§ **Aim of the task**
A verbatim printing of the entries that follow is needed; pictures must not appear in it.

§ **Data section**
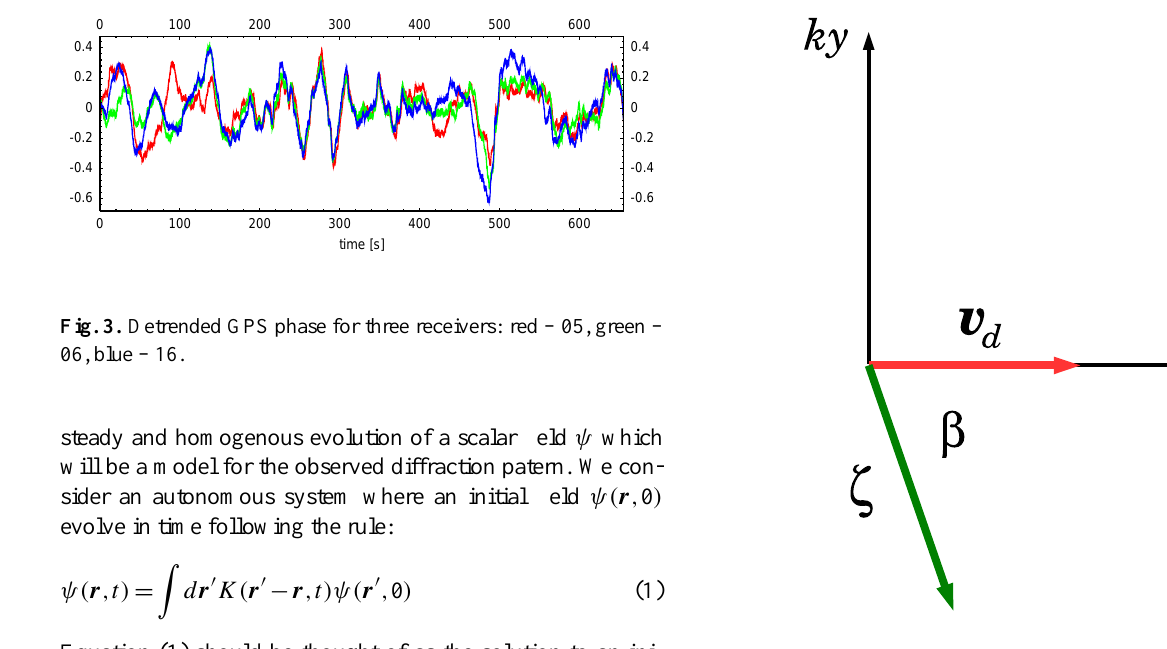
Fig. 4. Reference frame used in Eq.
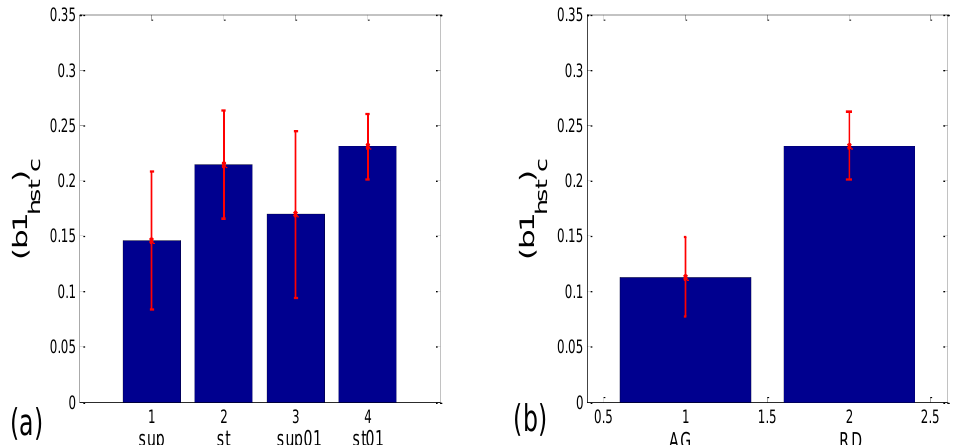
Figure 14. Group statistics of the circularly corrected histogram-derived standard deviation of b1 , denoted as ( b1 hst ) c , which is an inverse measure of b1 locking. Comparison of: ( a ) experimental states; ( b ) scatter plots with aggregation and the random distribution of ( BBI and mRRI ) points (AG and RD, respectively). Table 1. Summarized results of the statistical tests.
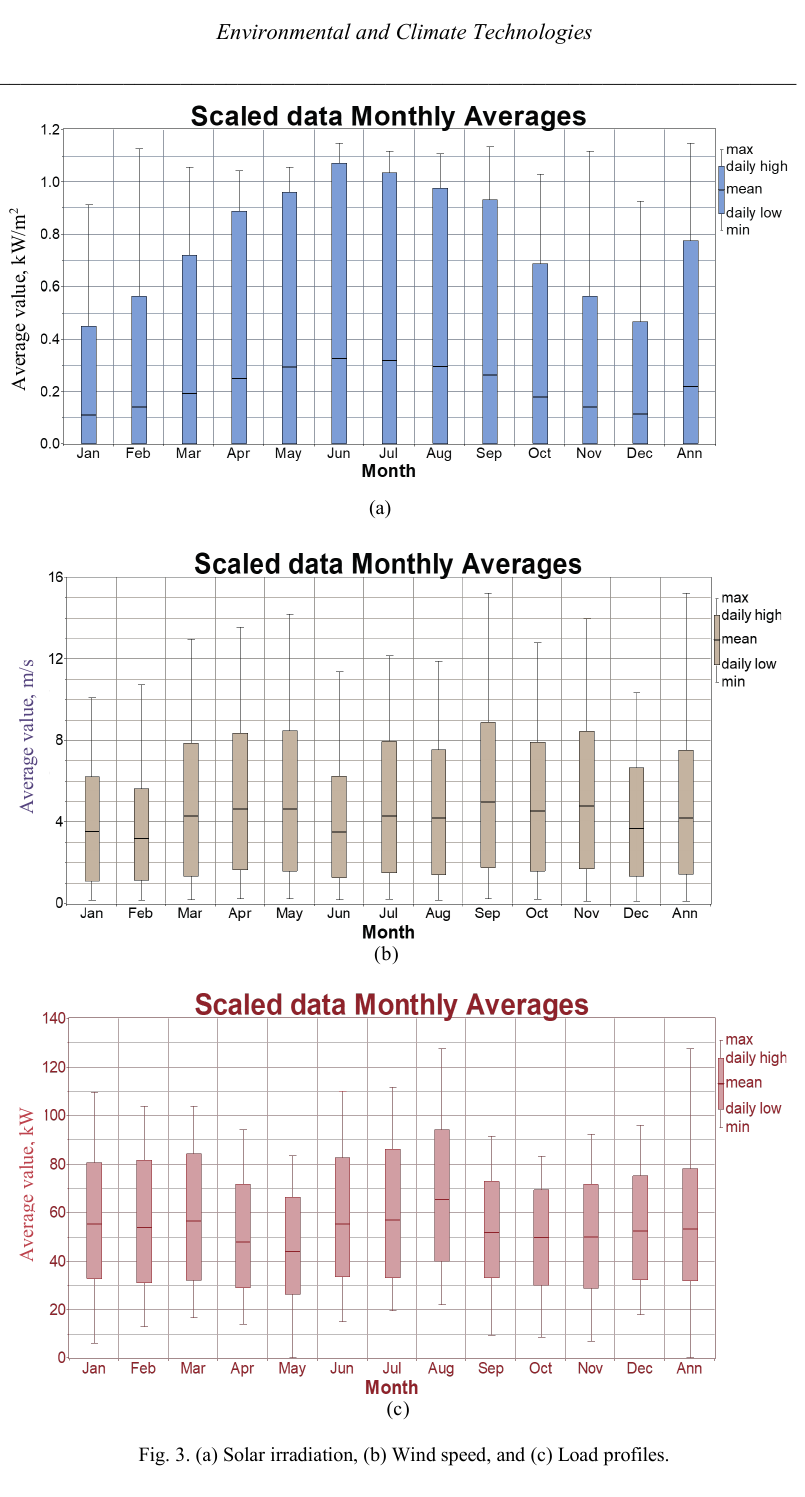
Fig. 3. (a) Solar irradiation, (b) Wind speed, and (c) Load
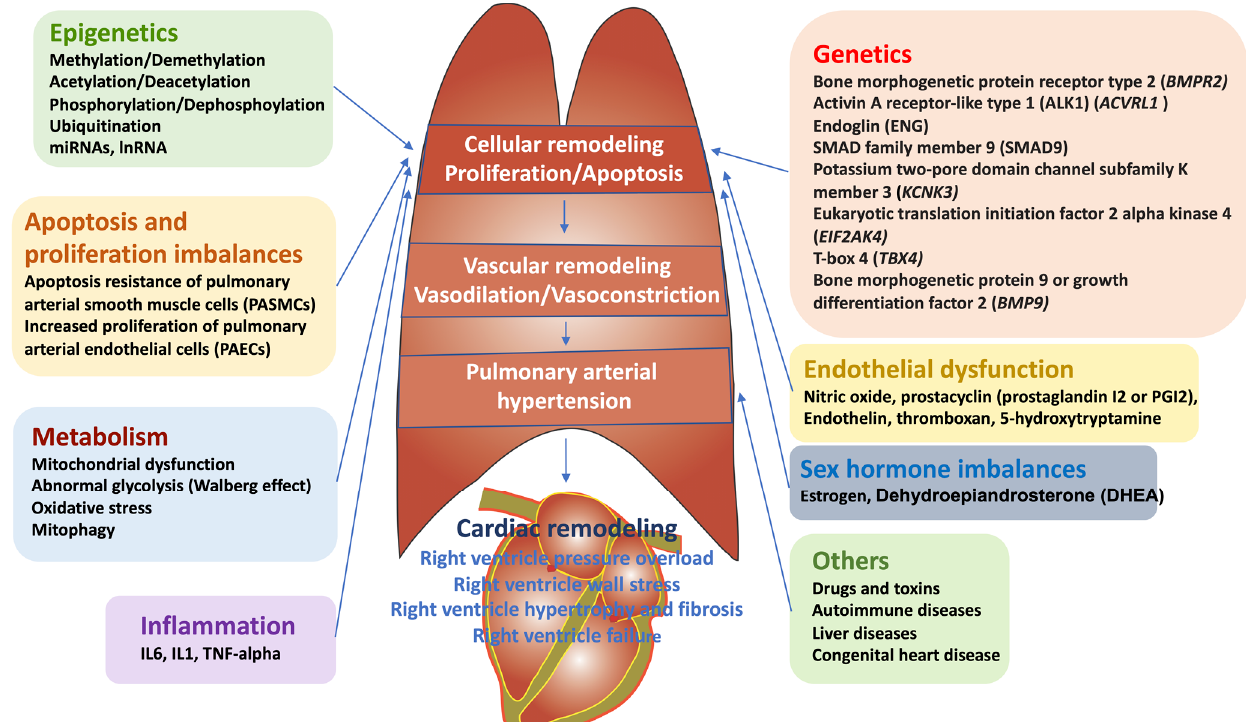
Figure 1. Major pathophysiological mechanisms that lead to vascular remodeling increased pulmo- nary artery and, thus, right-ventricle remodeling. The sequential pathological events of vascular remodeling in PAH include increased proliferation of smooth muscle cells, subsequent musculari- zation of peripheral pulmonary arteries, and medial hypertrophy in pulmonary muscular arteries. Further intimal fibrosis occurs by infiltration of inflammatory cells and progressive migration of smooth muscle cells. As a consequence, plexiform lesions and vessel occlusion cause reduced blood flow, resulting in PAH as progression of PAH.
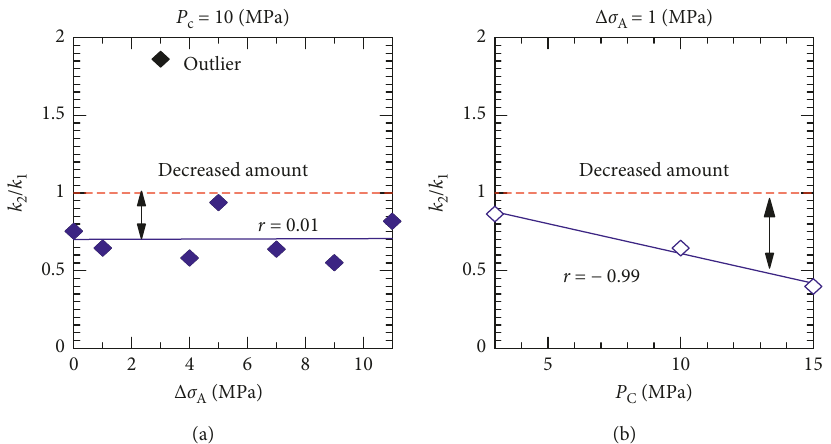
Figure 8: Permeability ratio vs. (a) axial stress disturbance amplitude and (b) confining pressure of the intact rocks. The outlier data point was ignored for the regression analysis.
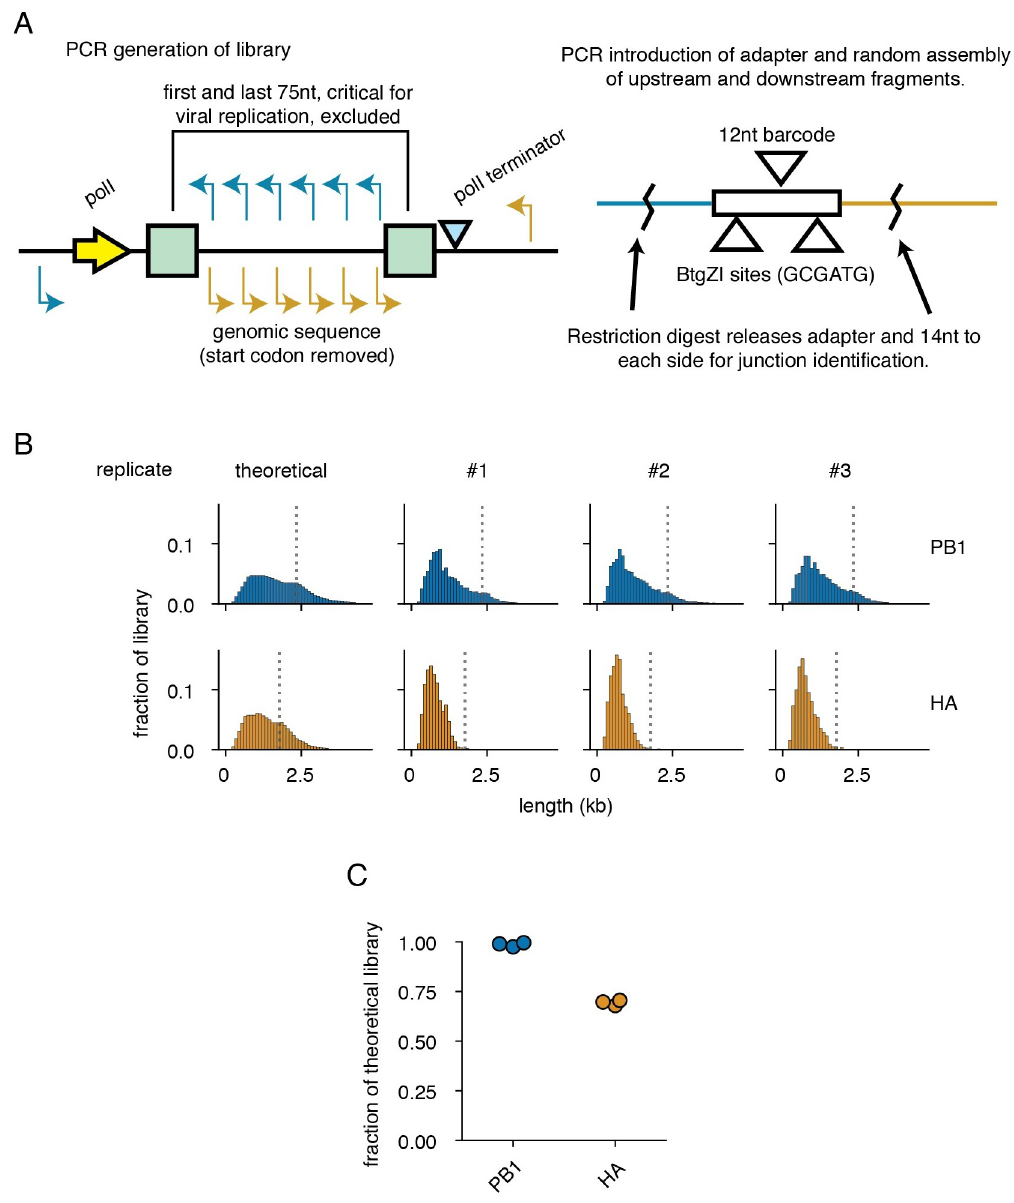
Fig 1. A PCR-based strategy for exploring length-dependent phenomena in viral libraries. (A) As templates for each library, we used vectors encoding each segment under control of a polymerase I-dependent system for generating authentic viral RNAs. For each library, a set of staggered primers were used in individual PCR reactions with an external primer. Further PCR was used to append a 57nt adapter with a random, 12nt, barcode. Products were then randomly combined in a pooled Gibson assembly reaction. To link barcodes to duplication or deletion junctions, barcodes and flanking regions were freed from the plasmid pool with a BtgZI digest and sequenced. Primers used to generate the library are in S1 File. (B) Theoretical and actual length distributions of libraries. Lengths do not include the 57nt adapter. Bins in this and all other panels are 100nt in length, numbers represent the right edge of each bin. Dotted lines show the length of wild-type PB1 and HA. (C) Libraries contain most of the theoretical diversity. Each point represents a single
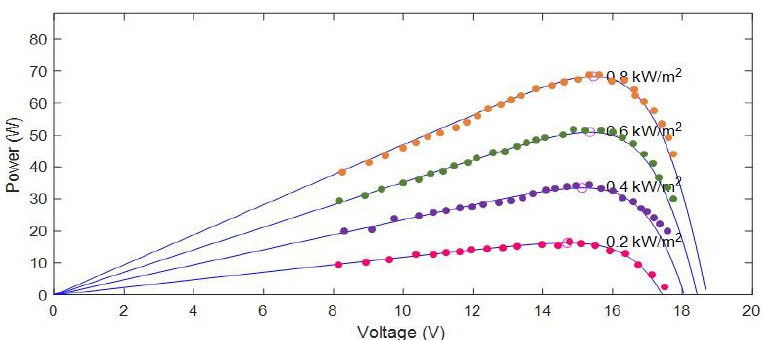
Figure 8. Comparison of the experimental and simulated data for the deep learning model.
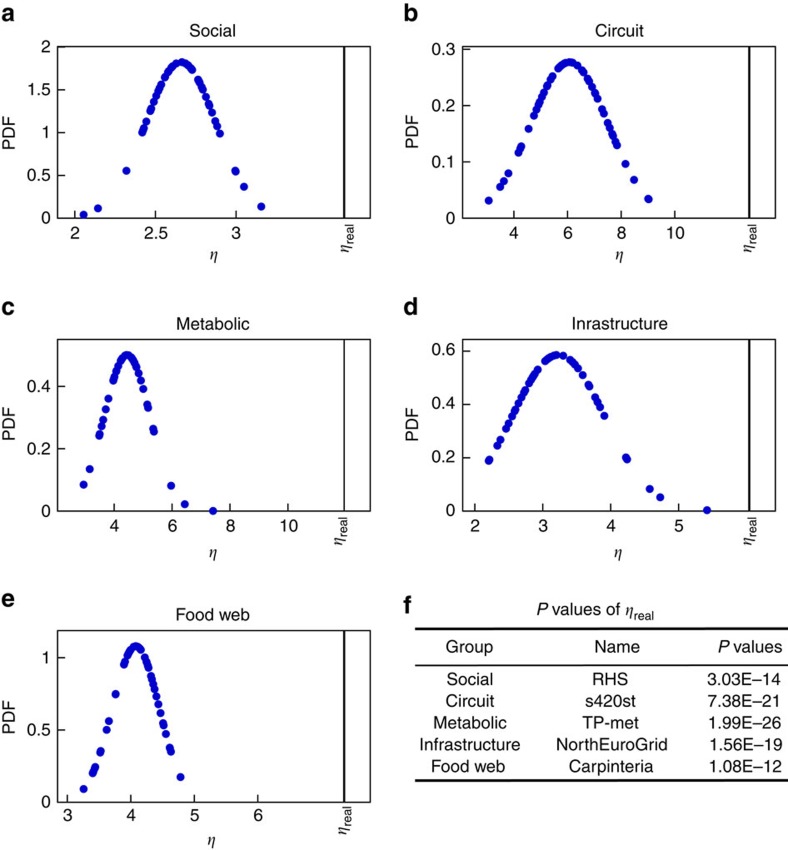
DPR of real networks.Probability density functions (PDF) of the distribution of η for a selection of real networks that have undergone DPR and nd=0.45. (a) RHS59 from social. (b) s420st (ref. 53) from circuit. (c) TP-met54 from metabolic. (d) North Euro Grid60 from infrastructure. (e) Carpinteria55 from Food Web. (f) Each of the corresponding P values are listed in the table. The vertical lines mark the value of ηreal, which corresponds to the original network.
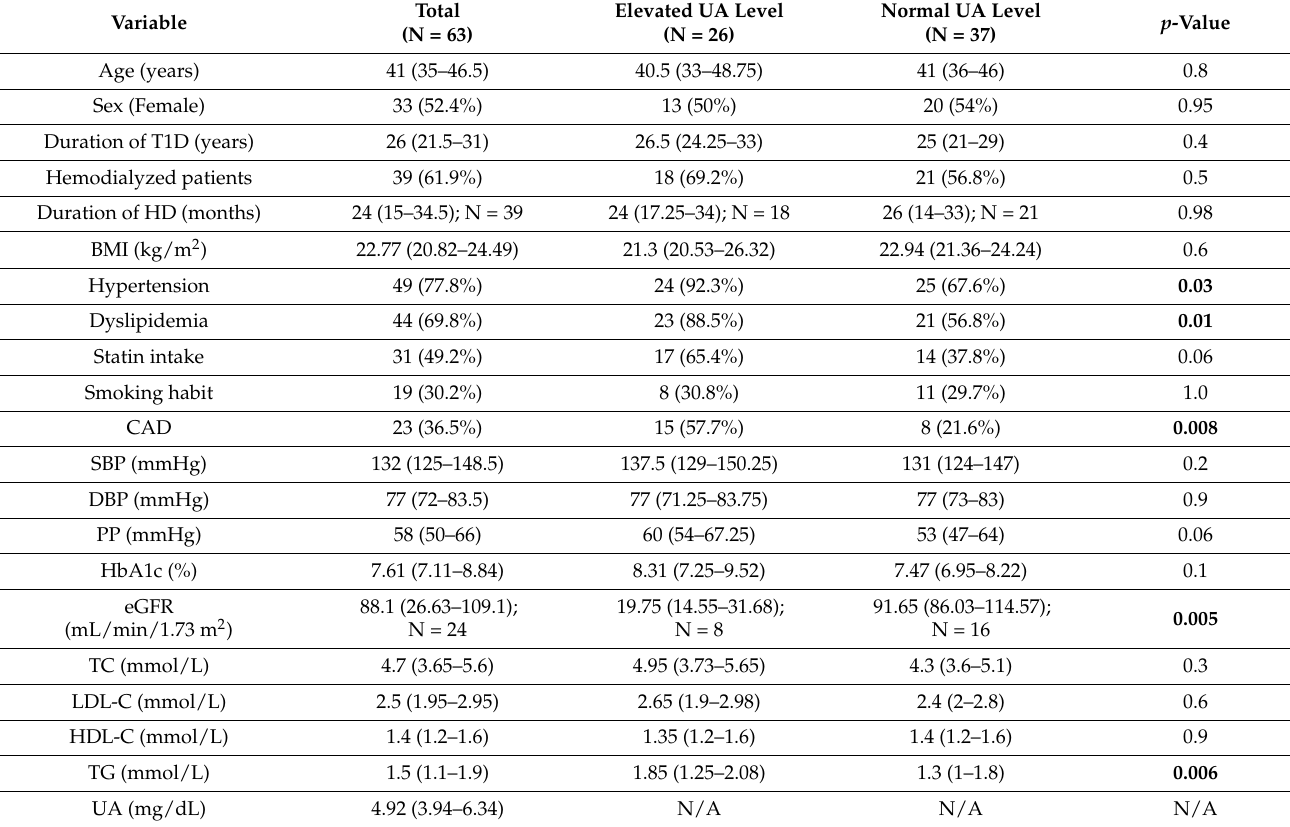
Table 1. Characteristics of the study group stratified by the uric acid levels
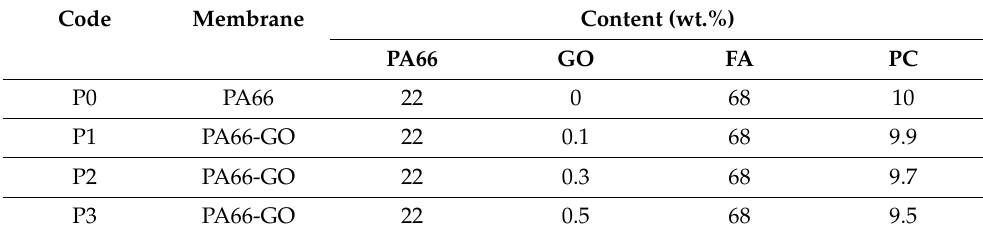
Table 1. Casting solution composition and coding of different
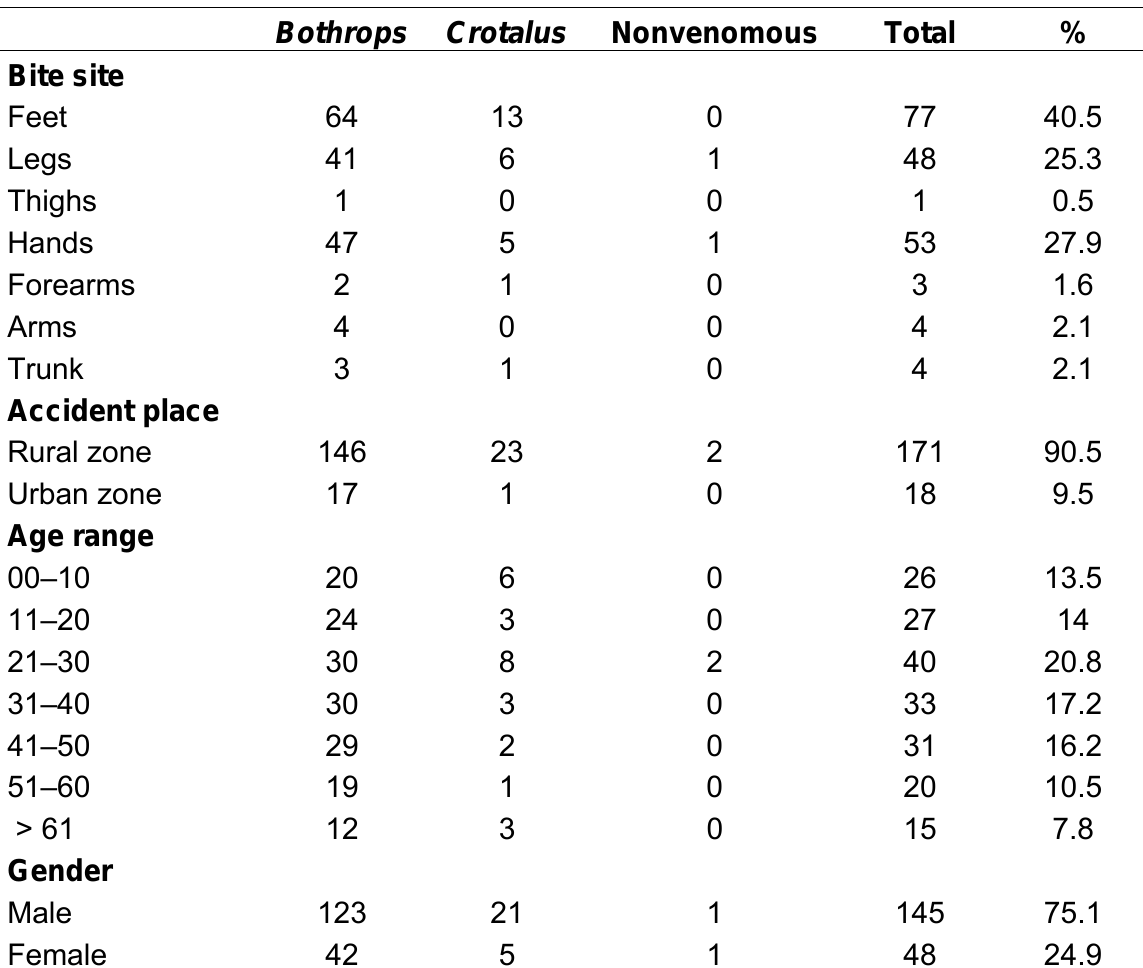
Table 2. Frequency of snakebites recorded by the Southwest II Regional Health Bureau, Goiás State, Brazil, between January 2002 and December 2005, according to the patient’s age and gender, the bite site, and the accident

§ **Solved exercise**
Fig. 4. Reference frame used in Eq.
Figure 14. Group statistics of the circularly corrected histogram-derived standard deviation of b1 , denoted as ( b1 hst ) c , which is an inverse measure of b1 locking. Comparison of: ( a ) experimental states; ( b ) scatter plots with aggregation and the random distribution of ( BBI and mRRI ) points (AG and RD, respectively). Table 1. Summarized results of the statistical tests.
Fig. 3. (a) Solar irradiation, (b) Wind speed, and (c) Load
Figure 1. Major pathophysiological mechanisms that lead to vascular remodeling increased pulmo- nary artery and, thus, right-ventricle remodeling. The sequential pathological events of vascular remodeling in PAH include increased proliferation of smooth muscle cells, subsequent musculari- zation of peripheral pulmonary arteries, and medial hypertrophy in pulmonary muscular arteries. Further intimal fibrosis occurs by infiltration of inflammatory cells and progressive migration of smooth muscle cells. As a consequence, plexiform lesions and vessel occlusion cause reduced blood flow, resulting in PAH as progression of PAH.
Figure 8: Permeability ratio vs. (a) axial stress disturbance amplitude and (b) confining pressure of the intact rocks. The outlier data point was ignored for the regression analysis.
Fig 1. A PCR-based strategy for exploring length-dependent phenomena in viral libraries. (A) As templates for each library, we used vectors encoding each segment under control of a polymerase I-dependent system for generating authentic viral RNAs. For each library, a set of staggered primers were used in individual PCR reactions with an external primer. Further PCR was used to append a 57nt adapter with a random, 12nt, barcode. Products were then randomly combined in a pooled Gibson assembly reaction. To link barcodes to duplication or deletion junctions, barcodes and flanking regions were freed from the plasmid pool with a BtgZI digest and sequenced. Primers used to generate the library are in S1 File. (B) Theoretical and actual length distributions of libraries. Lengths do not include the 57nt adapter. Bins in this and all other panels are 100nt in length, numbers represent the right edge of each bin. Dotted lines show the length of wild-type PB1 and HA. (C) Libraries contain most of the theoretical diversity. Each point represents a single
Figure 8. Comparison of the experimental and simulated data for the deep learning model.
DPR of real networks.Probability density functions (PDF) of the distribution of η for a selection of real networks that have undergone DPR and nd=0.45. (a) RHS59 from social. (b) s420st (ref. 53) from circuit. (c) TP-met54 from metabolic. (d) North Euro Grid60 from infrastructure. (e) Carpinteria55 from Food Web. (f) Each of the corresponding P values are listed in the table. The vertical lines mark the value of ηreal, which corresponds to the original network.
Table 1. Characteristics of the study group stratified by the uric acid levels
Table 1. Casting solution composition and coding of different
Table 2. Frequency of snakebites recorded by the Southwest II Regional Health Bureau, Goiás State, Brazil, between January 2002 and December 2005, according to the patient’s age and gender, the bite site, and the accident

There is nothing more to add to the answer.